Most of the banks' new patents relate directly to finance. This year, to name a few, JPMorgan has received patents for a type of mobile ATM, a method for automatically sorting customer calls to improve cross-selling, and a new way for automatically matching trading partners.

But there are also a few patents that seem unusual for banks. Among the more puzzling bank patents cited by La Belle and Schooner are a night-vision technology patent assigned to JPMorgan and a "time implementation feature for video games" patented by Bank of America. B of A was also awarded a patent for a new type of golf ball, although that was accidental — the patent office later transferred the patent to the company that had applied for it, the sporting equipment manufacturer Spalding.

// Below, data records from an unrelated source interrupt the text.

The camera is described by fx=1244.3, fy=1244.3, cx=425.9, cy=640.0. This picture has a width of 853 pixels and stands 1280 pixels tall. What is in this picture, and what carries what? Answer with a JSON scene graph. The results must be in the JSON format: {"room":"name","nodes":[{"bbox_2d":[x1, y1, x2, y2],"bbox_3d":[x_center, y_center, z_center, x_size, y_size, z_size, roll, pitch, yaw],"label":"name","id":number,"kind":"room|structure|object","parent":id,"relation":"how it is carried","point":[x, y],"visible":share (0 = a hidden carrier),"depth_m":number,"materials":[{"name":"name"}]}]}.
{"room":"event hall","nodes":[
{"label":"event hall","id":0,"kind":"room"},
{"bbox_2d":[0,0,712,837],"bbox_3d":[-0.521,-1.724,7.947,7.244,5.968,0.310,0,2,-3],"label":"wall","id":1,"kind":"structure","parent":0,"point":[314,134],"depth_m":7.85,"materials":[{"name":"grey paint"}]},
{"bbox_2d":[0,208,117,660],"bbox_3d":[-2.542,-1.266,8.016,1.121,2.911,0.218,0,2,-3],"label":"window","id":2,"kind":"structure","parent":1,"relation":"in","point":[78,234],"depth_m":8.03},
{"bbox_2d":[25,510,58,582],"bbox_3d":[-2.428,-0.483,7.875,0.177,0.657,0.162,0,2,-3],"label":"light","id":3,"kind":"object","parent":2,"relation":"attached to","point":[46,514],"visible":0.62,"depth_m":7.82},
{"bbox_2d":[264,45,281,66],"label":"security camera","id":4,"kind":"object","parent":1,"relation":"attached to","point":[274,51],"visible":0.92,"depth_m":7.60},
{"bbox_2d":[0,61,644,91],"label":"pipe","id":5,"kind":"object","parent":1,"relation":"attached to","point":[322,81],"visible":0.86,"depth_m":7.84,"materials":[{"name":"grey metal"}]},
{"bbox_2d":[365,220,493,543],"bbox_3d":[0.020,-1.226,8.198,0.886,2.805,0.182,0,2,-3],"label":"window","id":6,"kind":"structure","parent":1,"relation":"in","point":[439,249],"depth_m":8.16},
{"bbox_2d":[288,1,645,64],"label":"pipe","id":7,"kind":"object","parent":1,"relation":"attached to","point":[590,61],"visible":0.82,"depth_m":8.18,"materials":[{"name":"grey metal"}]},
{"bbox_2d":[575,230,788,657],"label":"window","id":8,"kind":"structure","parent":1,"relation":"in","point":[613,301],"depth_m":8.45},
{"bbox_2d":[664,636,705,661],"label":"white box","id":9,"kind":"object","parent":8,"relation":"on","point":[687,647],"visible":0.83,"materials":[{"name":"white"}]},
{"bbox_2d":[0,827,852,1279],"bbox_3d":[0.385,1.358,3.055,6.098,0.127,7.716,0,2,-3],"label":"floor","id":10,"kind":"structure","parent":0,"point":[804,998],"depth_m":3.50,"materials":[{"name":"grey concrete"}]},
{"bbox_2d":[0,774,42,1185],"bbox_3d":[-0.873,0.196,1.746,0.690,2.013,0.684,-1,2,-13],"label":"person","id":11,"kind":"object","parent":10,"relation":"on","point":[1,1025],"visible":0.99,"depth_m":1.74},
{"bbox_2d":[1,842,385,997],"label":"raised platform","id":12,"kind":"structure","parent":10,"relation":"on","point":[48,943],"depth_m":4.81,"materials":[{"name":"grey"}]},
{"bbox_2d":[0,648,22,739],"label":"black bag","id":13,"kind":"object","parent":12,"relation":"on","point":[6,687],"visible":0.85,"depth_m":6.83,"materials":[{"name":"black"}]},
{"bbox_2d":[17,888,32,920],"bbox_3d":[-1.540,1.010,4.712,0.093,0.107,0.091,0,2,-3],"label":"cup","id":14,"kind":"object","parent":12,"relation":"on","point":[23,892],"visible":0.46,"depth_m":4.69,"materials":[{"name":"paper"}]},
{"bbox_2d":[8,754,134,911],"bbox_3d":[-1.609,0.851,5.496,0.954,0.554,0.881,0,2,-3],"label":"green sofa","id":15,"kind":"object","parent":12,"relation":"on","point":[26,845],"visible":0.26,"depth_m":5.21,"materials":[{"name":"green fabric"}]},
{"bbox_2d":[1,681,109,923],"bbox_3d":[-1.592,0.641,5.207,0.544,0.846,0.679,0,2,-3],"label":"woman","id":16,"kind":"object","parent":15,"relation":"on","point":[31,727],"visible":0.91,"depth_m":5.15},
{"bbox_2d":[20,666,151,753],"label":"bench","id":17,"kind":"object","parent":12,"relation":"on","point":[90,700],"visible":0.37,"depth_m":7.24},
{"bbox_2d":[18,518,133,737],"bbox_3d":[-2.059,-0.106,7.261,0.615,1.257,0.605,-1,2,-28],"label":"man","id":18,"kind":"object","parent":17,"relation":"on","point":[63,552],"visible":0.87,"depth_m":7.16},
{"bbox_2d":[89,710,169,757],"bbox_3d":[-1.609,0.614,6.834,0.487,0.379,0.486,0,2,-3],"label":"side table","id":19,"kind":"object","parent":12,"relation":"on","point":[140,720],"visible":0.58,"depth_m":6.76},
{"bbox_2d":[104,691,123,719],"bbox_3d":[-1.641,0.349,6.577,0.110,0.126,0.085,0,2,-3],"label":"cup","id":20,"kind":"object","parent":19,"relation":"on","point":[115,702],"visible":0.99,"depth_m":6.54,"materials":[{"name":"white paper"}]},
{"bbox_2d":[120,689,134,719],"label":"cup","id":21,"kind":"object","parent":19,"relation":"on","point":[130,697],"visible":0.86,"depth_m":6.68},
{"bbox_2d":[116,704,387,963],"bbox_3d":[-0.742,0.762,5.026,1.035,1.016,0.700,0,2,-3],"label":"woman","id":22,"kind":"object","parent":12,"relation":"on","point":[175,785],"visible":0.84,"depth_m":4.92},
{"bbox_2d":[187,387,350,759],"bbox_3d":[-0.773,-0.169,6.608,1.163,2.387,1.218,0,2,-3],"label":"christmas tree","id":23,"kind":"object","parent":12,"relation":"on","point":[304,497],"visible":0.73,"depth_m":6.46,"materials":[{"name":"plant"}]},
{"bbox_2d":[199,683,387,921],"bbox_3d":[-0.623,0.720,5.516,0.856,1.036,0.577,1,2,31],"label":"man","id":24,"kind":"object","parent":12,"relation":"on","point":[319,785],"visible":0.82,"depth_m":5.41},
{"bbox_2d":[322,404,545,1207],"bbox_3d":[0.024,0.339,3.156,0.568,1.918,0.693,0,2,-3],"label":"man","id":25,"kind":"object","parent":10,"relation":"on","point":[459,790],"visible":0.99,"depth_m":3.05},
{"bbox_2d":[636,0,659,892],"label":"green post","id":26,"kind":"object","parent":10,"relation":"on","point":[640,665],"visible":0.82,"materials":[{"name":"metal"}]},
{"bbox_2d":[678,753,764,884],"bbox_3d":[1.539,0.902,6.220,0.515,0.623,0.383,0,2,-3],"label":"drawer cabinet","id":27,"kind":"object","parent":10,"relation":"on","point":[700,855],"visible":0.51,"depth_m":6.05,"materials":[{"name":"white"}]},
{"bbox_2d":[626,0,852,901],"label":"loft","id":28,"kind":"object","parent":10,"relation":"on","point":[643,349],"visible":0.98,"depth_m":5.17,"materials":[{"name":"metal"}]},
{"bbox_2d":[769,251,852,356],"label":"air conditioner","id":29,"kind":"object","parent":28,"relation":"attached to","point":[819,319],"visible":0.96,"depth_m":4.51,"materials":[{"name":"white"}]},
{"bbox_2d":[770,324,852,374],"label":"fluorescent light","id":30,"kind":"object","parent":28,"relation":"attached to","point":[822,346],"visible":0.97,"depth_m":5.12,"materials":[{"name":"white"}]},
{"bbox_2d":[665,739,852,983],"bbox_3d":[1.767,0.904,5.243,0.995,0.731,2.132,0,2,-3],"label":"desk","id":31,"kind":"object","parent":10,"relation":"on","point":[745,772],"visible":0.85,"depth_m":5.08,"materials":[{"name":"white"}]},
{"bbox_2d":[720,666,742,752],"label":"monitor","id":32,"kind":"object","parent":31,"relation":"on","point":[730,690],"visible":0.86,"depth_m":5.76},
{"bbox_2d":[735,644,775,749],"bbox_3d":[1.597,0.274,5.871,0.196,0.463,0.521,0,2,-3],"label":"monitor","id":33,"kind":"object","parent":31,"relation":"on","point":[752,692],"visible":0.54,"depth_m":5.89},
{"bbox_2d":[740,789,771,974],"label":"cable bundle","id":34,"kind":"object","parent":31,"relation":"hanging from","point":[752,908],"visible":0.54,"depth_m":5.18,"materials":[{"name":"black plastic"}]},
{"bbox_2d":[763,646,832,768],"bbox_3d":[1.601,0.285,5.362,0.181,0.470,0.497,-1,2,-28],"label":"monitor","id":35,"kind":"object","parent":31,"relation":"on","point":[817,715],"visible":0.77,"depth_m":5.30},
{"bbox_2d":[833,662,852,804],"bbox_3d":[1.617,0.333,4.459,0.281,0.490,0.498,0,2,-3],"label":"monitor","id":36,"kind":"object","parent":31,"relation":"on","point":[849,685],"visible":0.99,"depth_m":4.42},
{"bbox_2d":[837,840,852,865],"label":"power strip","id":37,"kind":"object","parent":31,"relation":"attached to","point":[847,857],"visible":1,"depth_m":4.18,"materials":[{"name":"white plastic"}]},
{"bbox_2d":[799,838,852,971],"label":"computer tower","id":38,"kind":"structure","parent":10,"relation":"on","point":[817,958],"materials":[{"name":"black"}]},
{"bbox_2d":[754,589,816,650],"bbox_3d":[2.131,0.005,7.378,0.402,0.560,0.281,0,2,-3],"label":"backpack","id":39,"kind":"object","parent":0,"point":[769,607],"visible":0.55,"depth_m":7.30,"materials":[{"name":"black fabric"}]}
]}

These left-field patents raise a question of whether regulators will permit banks to dabble in intellectual properties unrelated to banking. Federal law sharply limits bank holding companies' nonfinancial activities, and that may narrow the scope of which patents they are allowed to use.

Any attempts to treat nonbanking-related patents as financial assets, by licensing or selling them, could run afoul of legal and regulatory rules, Schooner said.

"I don't see how a bank would have the power to develop a patent for something that doesn't relate to financial activity," she said.

So far, however, regulators appear to have shown little or no concern about banks' patent portfolios. Despite the change in bankers' attitudes toward patents, very little attention has been paid to the questions of what banks are patenting and how they plan to use their patents.

It is a subject that merits far more attention, Schooner said, because of big banks' financial and political power — a power they demonstrated in the patent-reform efforts.

"Any time the big banks do something new, we should pay attention," she said. "They have a lot of resources, and when they get interested in something they have the power to change that industry, including the laws of that industry."